THE EARTH MOTHER: Legends, Ritual Arts, and Goddesses of India

THE EARTH MOTHER: Legends, Ritual Arts, and Goddesses of India

by Pupul Jayakar
Harper and Row, 1990; paper.

Pupul Jayakar is one of India's most highly respected citizens for the outstanding contributions she has made to Indian life and culture . For many years a close associate of the late Indira Gandhi, she has continued to be an adviser on heritage and cultural resources to the prime minister of India. She is also the president of the Krishnamurti Foundation of India.

Author of many books on Indian culture, she here takes us on a journey to the realm of the goddess as revealed in India's rural and tribal art. For anyone at all familiar with India, the book will awaken memories of entering villages where huge statues stand guard to protect the people and where the creative energy of the Earth Mother, the primordial goddess, is still potent.

She writes: “Two vast anonymous rivers of the creative flow in parallel streams over the landmass of India .” The first is the well-known “male-oriented artisan tradition” which traces its origin to Viswakarma, the first creator. The other, less well known, “is based on the recognition of woman as the original creator.” This heritage “traces its origin to Adi Sakti, the first woman, who spins the threads of creation.”

In India, time is cyclic, and ritual recreates the past, bringing its power into the present and ensuring the future . Pupul Jayakar 's description of the reenactment of the legend of the goddess in south India stirs the imagination:

On a dark moonless night in the light of flickering oil lamps, an image of Bhagavati Kali is drawn on the earth with colored powder. In her is the power and glory, the abundance of the earth, its savage ferocity, its tranquility. In one hand she holds a flame. To the thunder of chanting and drumbeats, the magician-priest dances the destruction of the goddess. With his feet he wipes away her limbs, her breasts, her belly, her face, her eyes, till only the fire held in one hand remains. For fire is eternal and primeval female energy has no end. When the form of the goddess finally disappears in the dust from which she has emerged, in the distant darkness, an oil lamp is lit. The fire from the hand of the goddess leaps across space, to light the oil lamp held by a human hand, and then her victory over the demon is reenacted. Drums reach a crescendo; creation, destruction, the cycle of birth and death are transformed in the hands of the village painter…; in that instant the eternal dance begins.

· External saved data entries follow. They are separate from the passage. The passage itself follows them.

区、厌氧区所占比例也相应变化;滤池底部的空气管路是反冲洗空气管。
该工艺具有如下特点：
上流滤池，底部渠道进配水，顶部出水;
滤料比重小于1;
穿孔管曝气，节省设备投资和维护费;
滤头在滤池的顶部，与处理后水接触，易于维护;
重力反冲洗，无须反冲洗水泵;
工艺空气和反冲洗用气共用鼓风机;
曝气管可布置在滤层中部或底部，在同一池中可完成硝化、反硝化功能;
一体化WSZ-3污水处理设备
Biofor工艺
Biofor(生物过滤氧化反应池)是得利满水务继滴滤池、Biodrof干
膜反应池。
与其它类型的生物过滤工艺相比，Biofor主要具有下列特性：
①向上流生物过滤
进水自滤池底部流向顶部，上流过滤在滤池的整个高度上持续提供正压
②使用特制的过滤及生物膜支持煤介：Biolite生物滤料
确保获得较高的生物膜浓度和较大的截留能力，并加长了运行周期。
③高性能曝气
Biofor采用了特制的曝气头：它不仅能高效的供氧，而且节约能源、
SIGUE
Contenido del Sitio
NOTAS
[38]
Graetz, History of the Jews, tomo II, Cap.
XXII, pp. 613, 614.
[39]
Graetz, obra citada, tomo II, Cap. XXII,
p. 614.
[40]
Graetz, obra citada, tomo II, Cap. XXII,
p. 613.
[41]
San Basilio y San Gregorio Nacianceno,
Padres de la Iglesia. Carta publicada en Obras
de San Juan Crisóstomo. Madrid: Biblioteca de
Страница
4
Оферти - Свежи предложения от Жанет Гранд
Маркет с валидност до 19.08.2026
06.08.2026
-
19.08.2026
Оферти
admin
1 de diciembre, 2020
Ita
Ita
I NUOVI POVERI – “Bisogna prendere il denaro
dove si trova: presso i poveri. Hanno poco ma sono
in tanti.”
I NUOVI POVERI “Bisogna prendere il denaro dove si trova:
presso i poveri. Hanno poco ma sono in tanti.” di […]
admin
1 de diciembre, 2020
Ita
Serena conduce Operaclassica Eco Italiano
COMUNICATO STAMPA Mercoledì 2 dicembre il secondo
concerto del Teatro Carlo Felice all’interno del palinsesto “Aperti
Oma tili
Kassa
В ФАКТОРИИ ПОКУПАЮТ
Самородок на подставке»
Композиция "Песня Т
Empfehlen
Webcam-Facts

Mrs. Jayakar draws us deep into the roots of Indian culture and village life. The book is profusely illustrated. It is well documented and referenced, and scholarly, but never pedantic and academic. A delight to read, The Earth Mother reveals the contemporaneity of the ancient goddess legends, reminding us all that within each of us the past is still alive and powerful, even though we may have forgotten our own heritage.